Extracted data lines
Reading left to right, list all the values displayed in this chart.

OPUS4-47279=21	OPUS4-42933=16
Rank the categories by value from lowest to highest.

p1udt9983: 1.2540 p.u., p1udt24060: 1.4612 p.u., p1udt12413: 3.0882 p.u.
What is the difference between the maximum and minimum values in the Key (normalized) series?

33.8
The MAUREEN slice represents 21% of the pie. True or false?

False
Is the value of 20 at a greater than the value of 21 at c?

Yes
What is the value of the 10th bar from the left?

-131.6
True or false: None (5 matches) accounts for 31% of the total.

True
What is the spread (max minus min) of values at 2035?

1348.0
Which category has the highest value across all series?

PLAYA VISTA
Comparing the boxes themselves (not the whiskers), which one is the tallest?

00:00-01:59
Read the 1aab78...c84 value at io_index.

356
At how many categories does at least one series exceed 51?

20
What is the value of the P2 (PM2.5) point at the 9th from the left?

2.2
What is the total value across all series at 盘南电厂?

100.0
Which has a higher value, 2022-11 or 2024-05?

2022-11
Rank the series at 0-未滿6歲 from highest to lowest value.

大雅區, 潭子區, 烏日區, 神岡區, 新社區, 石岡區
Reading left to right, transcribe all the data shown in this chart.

What is expected:
Write out every one of the lines above, character for character, with no changes.

Answer area:
Reading left to right, list all the values displayed in this chart.

OPUS4-47279=21	OPUS4-42933=16
Rank the categories by value from lowest to highest.

p1udt9983: 1.2540 p.u., p1udt24060: 1.4612 p.u., p1udt12413: 3.0882 p.u.
What is the difference between the maximum and minimum values in the Key (normalized) series?

33.8
The MAUREEN slice represents 21% of the pie. True or false?

False
Is the value of 20 at a greater than the value of 21 at c?

Yes
What is the value of the 10th bar from the left?

-131.6
True or false: None (5 matches) accounts for 31% of the total.

True
What is the spread (max minus min) of values at 2035?

1348.0
Which category has the highest value across all series?

PLAYA VISTA
Comparing the boxes themselves (not the whiskers), which one is the tallest?

00:00-01:59
Read the 1aab78...c84 value at io_index.

356
At how many categories does at least one series exceed 51?

20
What is the value of the P2 (PM2.5) point at the 9th from the left?

2.2
What is the total value across all series at 盘南电厂?

100.0
Which has a higher value, 2022-11 or 2024-05?

2022-11
Rank the series at 0-未滿6歲 from highest to lowest value.

大雅區, 潭子區, 烏日區, 神岡區, 新社區, 石岡區
Reading left to right, transcribe all the data shown in this chart.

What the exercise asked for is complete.